Religion. I’ve struggled a lot with these questions of religion. I’m pretty atheist (no not a pretty atheist, although that is how i’m known in some circles) and have never thought it a good idea to listen to what a diety has to tell you. That being said, I desperately want to believe we as global…globe, are connected somehow. I think we need a way to see that all the biological parts of this world amount to some sort of unified whole, and it has some meaning. I think lots of people feel this way, obviously that’s why there is religion. In any case I really like Freud’s explanation of it. He says that religion is really more of a sense of the oceanic rather than faith. He then explains this oceanic feeling by bringing in the ego. What I got from it was that when we were born our ego was less of an internal entity. It didn’t exist as much, really, because we hadn’t had a chance to develop it. We didn’t think about ourselves in the context of ourselves, we thought of ourselves in context with the rest of the world around us and were therefore more connected to the entire world. Our ego was the world so to speak. This is why we have this nagging feeling of connectedness, and why we build fancy churches to bring us together and such. Is it based in any solid science? No, not really. Does it make a lot of sense? Yeah, I think so.
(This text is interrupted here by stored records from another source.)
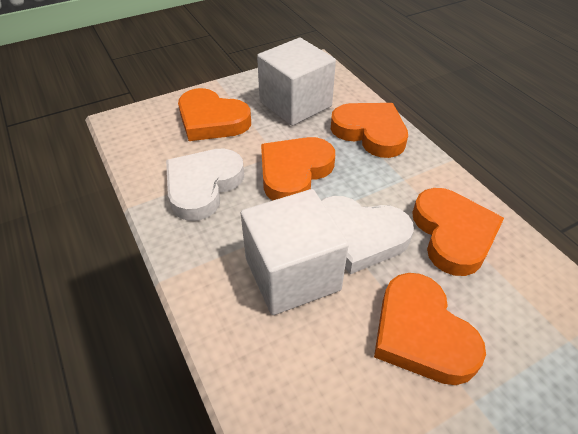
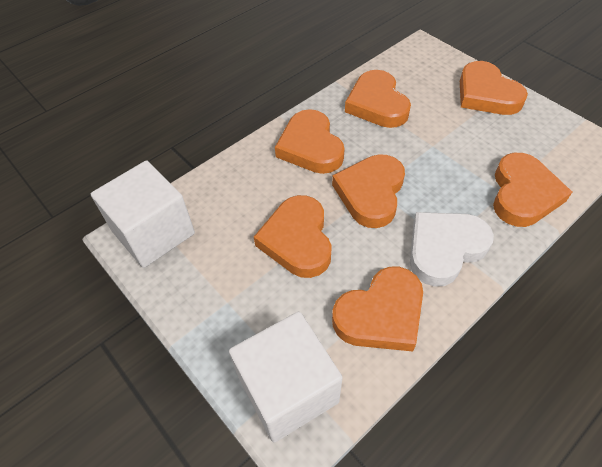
orange heart: [178,88,251,141] [261,137,335,201] [331,103,408,158] [374,273,486,385] [412,188,504,276] = 5 -> [254,195,332,278] [275,109,345,174] [332,154,405,228] [332,267,423,352] [345,70,411,128] [460,61,528,115] [493,153,572,227] = 7
white heart: [166,148,244,221] [321,196,414,274] = 2 -> [410,212,494,287] = 1

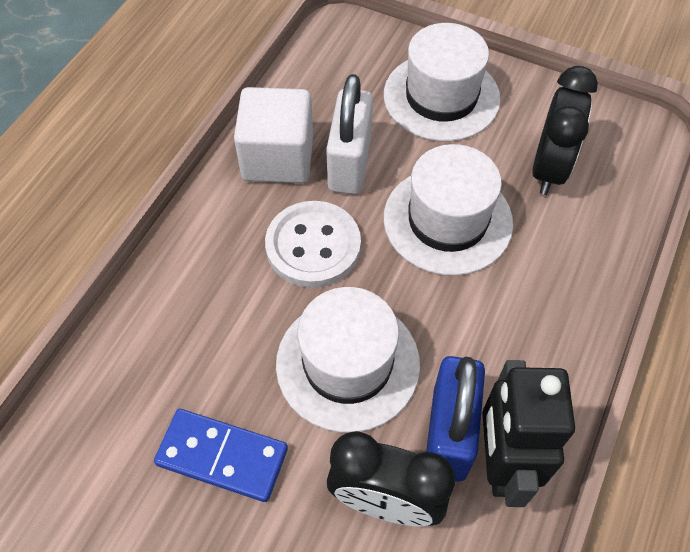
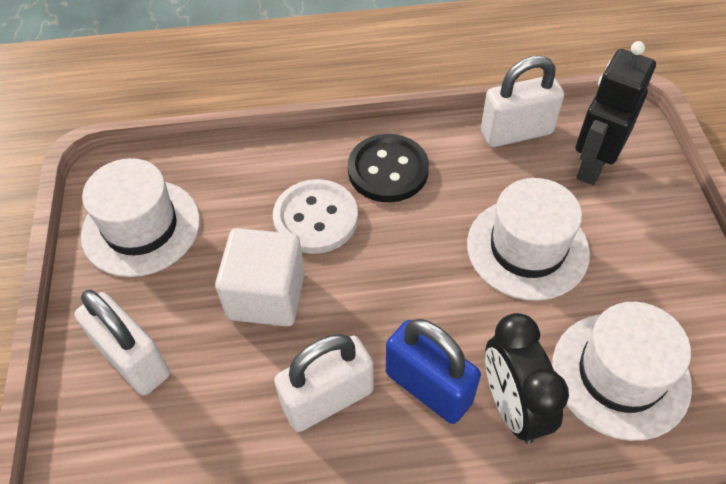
black button: none = 0 -> [348,134,429,202] = 1
black clock: [327,431,455,526] [532,66,598,195] = 2 -> [485,313,569,444] = 1
blue domino: [154,409,288,502] = 1 -> none = 0
white padlock: [326,74,373,194] = 1 -> [74,290,170,395] [274,334,374,432] [481,56,564,147] = 3

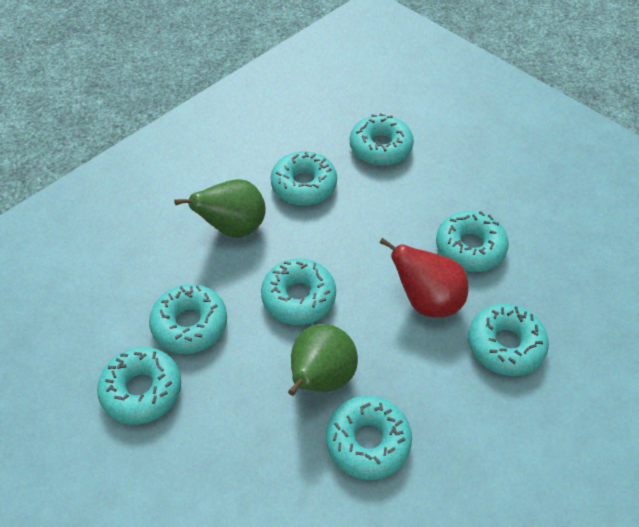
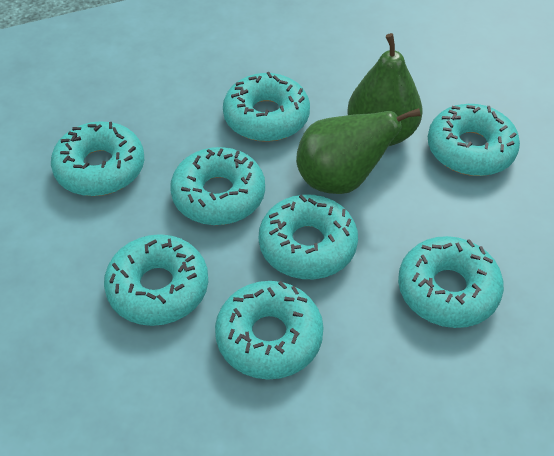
red pear: [379,238,468,318] = 1 -> none = 0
Other things that Freud said that I liked: We as humans must do something in order to deal with reality, such as gardening. Happiness is an episodic phenomenon…Ah yes, contrasting happiness! That was a fairly cool thought. This idea that all enjoyment or pleasure ever is, is a contrast. We could not experience “goodness” if all we ever had was goodness. It ties in a bit with our “death principle” because we can never stay in the current state of things, we need to create chaos somehow in our lives in order to understand and appreciate peace. This is interesting, especially when applied to a political global theory.
I’m not sure if my mother read a lot of philosophy, or was just a wise woman, but she seems to get to a lot of the points of these philosophers in her motherly advice. When I was little, I wanted to have a pool because my rich friend had one. Our own pool! But my Mom told me I didn’t really want a pool because then I wouldn’t enjoy going to my rich friends house to swim. It wouldn’t be special. BAM. FREUD. Thanks mom.
Cool mom you have~
The interesting thing about happiness as a contrast is what defines the contrast (ie. the quantification of “happiness” and it’s range of effectiveness given the quantified “unhappiness”). Many theories have been put forth with regards to this issue, the most popular in pop-culture being a sort of zero-sum equilibrium in which equal amounts of happiness and unhappiness exist over the span of X time and/or space (some claim it to be a global variable, although that’s dubious considering happiness’ subjective nature). Honestly, though, quantifying happiness–even personally–is like trying to count the hairs on your head, keep a daily record of them for a duration of at least a year, and compare those daily values to each other in order to determine the average number of hairs on your head over the course of time after assigning arbitrary values to each hair based on length, texture, smell, etc. Definitely not easy.